The industrial districts to the west smelled of coal fires and wood pulp, and the docks to the east of salt spray and fish. In between lay the sprawling, pulsing heart of New Fiddleham, along with every aroma its inhabitants could make. Savory spices of frying, baking, and boiling food would mingle with the whiff of pig slop and chicken coops, only to be shoved aside by the thick, nearly tangible stench of outhouses and steaming sewer drains. A bucket of foul wash-water would evaporate in minutes on the hot paving stones, but its essence would linger for days, wandering the rows of the tenements like a stray cat.

Jackaby and I skirted past a street sweeper whose horse and cart took up most of the narrow alleyway. The man barked a few words at us that I don’t care to record and made a rude gesture.

I loved New Fiddleham. I still do. New Fiddleham had been very kind to me since my arrival—it had only tried to kill me once—but there are two New Fiddlehams: one that knows the light and another that keeps to the shadows. Some corners of the city, I was coming to find, were always dark, as if to spite the sun. At the bottom of a steep hill, I saw a clothesline hung with wash that looked as though its ground-in stains might be the only things holding the tattered fabric together. Between the rags hung a little burlap dress sized for an infant. It was stitched with care, but the words “Gadston Golds” and a picture of a potato were still visible on the side of the skirt. The fabric looked itchy. A pang of sympathy ran through me. I had been raised in privilege, always looking up a little wistfully at the aristocracy, hardly aware that there were people lower down on the social ladder who did not know the bother of having a maid put too much starch on a day dress. I had never thought about the children born in the dark.

Jackaby pressed forward up the hill. He rarely took the same route twice, but I had come to know the landscape well enough to tell we were not bound for the police station.

“Sir,” I called after him. “I thought you said we were going to talk to the commissioner.”

“We are, though we will not find him behind his desk this afternoon. Commissioner Marlowe has scheduled an impromptu meeting with Mayor Spade. He has postponed all other matters and explicitly forbidden any of his subordinates to interrupt, so I gather their conference is of a sensitive and urgent nature.”
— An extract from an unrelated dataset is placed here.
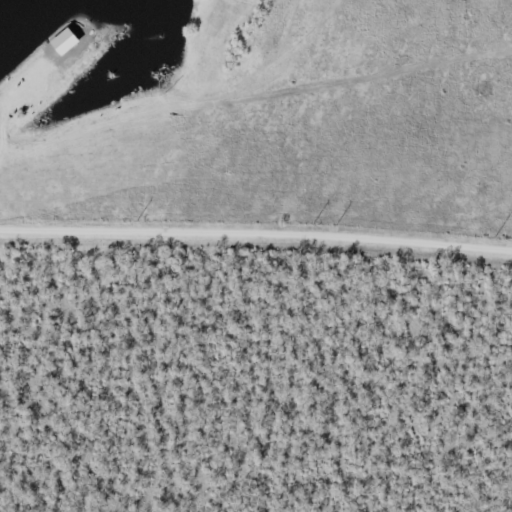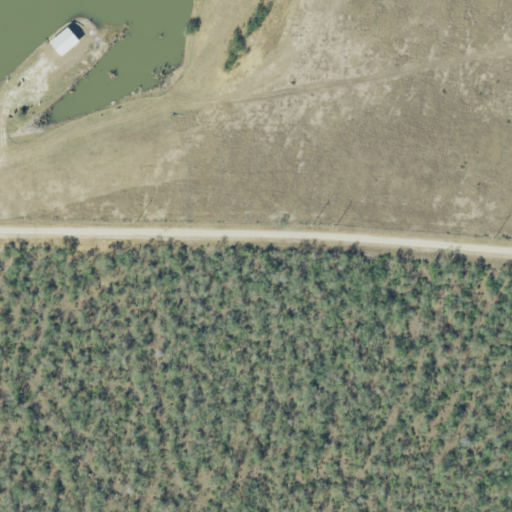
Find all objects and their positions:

“I don’t suppose we’re going to wait patiently for that meeting to conclude?”

“Given the news Lieutenant Dupin delivered him this morning, the news which I relieved the good lieutenant of before leaving the station, I think it is safe to assume we know the topic at hand. Our business is one and the same, so they will have to pardon the intrusion.”

“I suppose it won’t be the first time you’ve needed a pardon from the mayor.”

“Some cases go more smoothly than others,” he confirmed with a wink. “Not everyone appreciates my methods.”

As we climbed the hill, the housing improved visibly with each block. We came to neighborhoods whose properties were spaced more and more comfortably apart, until it became a bit of a misnomer to call them neighborhoods at all. Proud white houses—houses that looked as though they might prefer to be called manors—were bordered not by their neighbors’ walls, but by sprawling, elegantly manicured gardens. Here we found the mayor’s home, a stately colonial building. Marble pilasters framed his broad front door, and the whole structure was a testament to right angles and symmetry. It could not have been less like our abode on Augur Lane.

Jackaby rapped the knocker soundly. A long-faced man in a starched collar and black necktie opened the door. “Oh dear,” the man moaned.

“Bertram!” Jackaby patted him on the arm affably as he bustled past him into the front hall. “It’s been ages, how are the kids?”